Printer Friendly

Building and running a collaborative internet filter is akin to a Kansas barn raising: the filtering committee would apply CIPA standards and Kansas law in making decisions, and I would modify the server to block or unblock as they instructed.

Our filtering project started out as a response to the passage of CIPA, the Children's Internet Protection Act, in January of 2001. Originally called "onGuard," it was a service that the Northeast Kansas Library System (NEKLS), where I work, created for its members. Although there had been mixed responses to CIPA in the library community, we knew that many NEKLS libraries would be unable to afford high-speed Internet access without their E-rate funding. So even while the challenge from the ALA and the ACLU cast the constitutionality of CIPA in doubt, we knew we should be exploring our options in case CIPA was upheld.
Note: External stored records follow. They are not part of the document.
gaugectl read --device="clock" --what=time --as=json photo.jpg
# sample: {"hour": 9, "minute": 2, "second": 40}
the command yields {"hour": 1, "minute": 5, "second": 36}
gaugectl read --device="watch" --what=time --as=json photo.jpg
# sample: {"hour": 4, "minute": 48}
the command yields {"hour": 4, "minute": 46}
Then when the Supreme Court ruling did uphold the constitutionality of CIPA, the Kansas State Library became interested in expanding our filtering system to all public libraries in Kansas. Today, "Kanguard" is a statewide Internet content filter that's provided as a service of the Kansas State Library. I'm here to tell you how such a collaborative, far-reaching filter works.
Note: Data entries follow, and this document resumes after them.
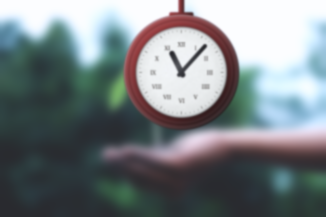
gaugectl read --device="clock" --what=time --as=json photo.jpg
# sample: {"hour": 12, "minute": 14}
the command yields {"hour": 11, "minute": 7}
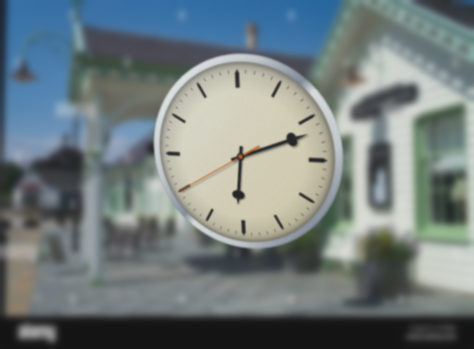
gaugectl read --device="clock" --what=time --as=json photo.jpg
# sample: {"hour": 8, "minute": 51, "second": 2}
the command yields {"hour": 6, "minute": 11, "second": 40}
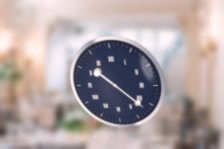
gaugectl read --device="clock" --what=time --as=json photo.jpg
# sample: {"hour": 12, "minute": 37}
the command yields {"hour": 10, "minute": 22}
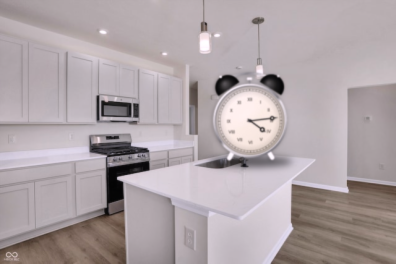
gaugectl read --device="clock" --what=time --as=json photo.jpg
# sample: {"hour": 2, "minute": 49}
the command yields {"hour": 4, "minute": 14}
From the very beginning, this filter has been a community-based effort, just as barn raisings have always been. Its building materials have been donated and assembled by many people and organizations, so it really does support local standards.
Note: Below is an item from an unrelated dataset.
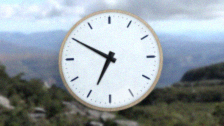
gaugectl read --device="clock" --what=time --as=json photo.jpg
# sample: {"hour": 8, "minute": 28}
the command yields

Before I get into the technical details, I want to briefly explain a little bit about my organization and whom we serve. The Northeast Kansas Library System is one of the several regional library systems established in 1965 by the Kansas State Legislature in order to improve and extend library service within its designated borders. NEKLS serves libraries of all types in the 14 counties of Northeast Kansas. This region is diverse, ranging from large urban centers to small towns and rural areas. Among the many services NEKLS provides to its member libraries is a membership in the Kansas Research and Education Network. KanREN is a member-driven organization providing Internet access, high-end networking support, and related services to schools, libraries, and higher educational institutions. KanREN and NEKLS cooperate on a systemwide intranet, which services 22 NEKLS member libraries, many of which have no other available option for Internet access.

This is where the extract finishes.